Semi-empirical Equation Method (Statistical)

Semi-empirical relations are derived from theoretical formulation and then refined with statistical data to estimate aircraft component mass. It is an involved process to capture the myriad detailed parts. Mass estimation using semi-empirical relations can be inconsistent until a proper one is established. Several forms of semi-empirical weight-prediction formulae have been proposed by various analysts, all based on key drivers with refinements as perceived by the proponent. Although all of the propositions have similarity in the basic considerations, their results could differ by as much as 25%. In fact, in [5], Roskam describes three methods that yield different values, which is typical when using semi-empirical relations. One of the best ways is to have a known mass data in the aircraft class and then modify the semi-empirical relation for the match; that is, first fine-tune it and then use it for the new design. For a different aircraft class, different fine-tuning is required; the relations provided in this chapter are amenable to modifications (see [5] and [6]).

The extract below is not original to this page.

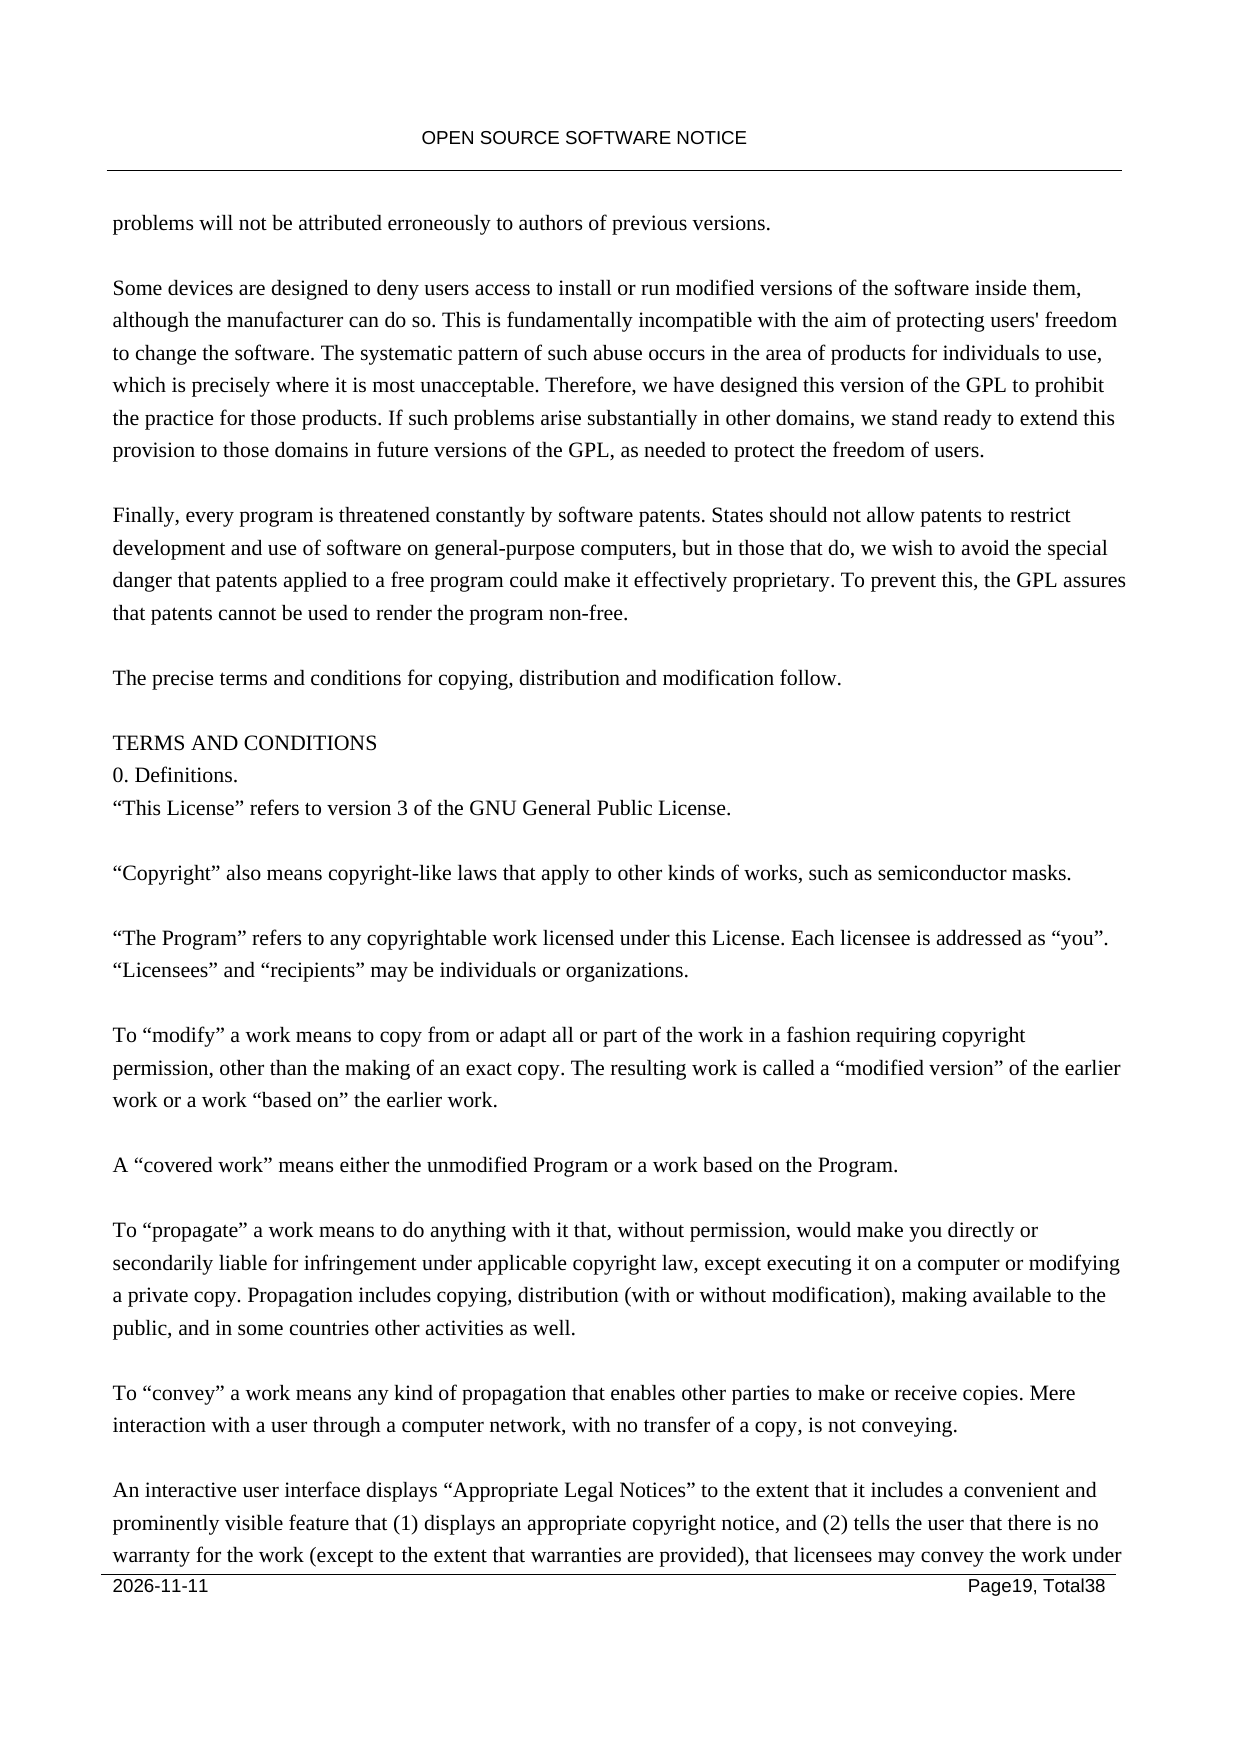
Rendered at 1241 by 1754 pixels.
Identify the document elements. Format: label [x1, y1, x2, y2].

text [112, 206, 1128, 1571]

For coursework, the semi-empirical relations presented in this chapter are from [2] through [7]; some have been modified by the author and are satisfactory for con­ventional, all-metal (i. e., aluminum) aircraft. The accuracy depends on how closely aligned is the design. For nonmetal and/or exotic metal alloys, adjustments are made depending on the extent of usage.

To demonstrate the effect of the related drivers on mass, their influence is shown as mass increasing by (t) and decreasing by (^) as the magnitude of the driver is increased. For example, L(t) means that the component weight increases when the length is increased. This is followed by semi-empirical relations to fit statistical data as well as possible. Initially, the MTOM must be guesstimated from statistics as in Chapter 6. When the component masses are more accurately estimated, the MTOW is revised to the better accuracy.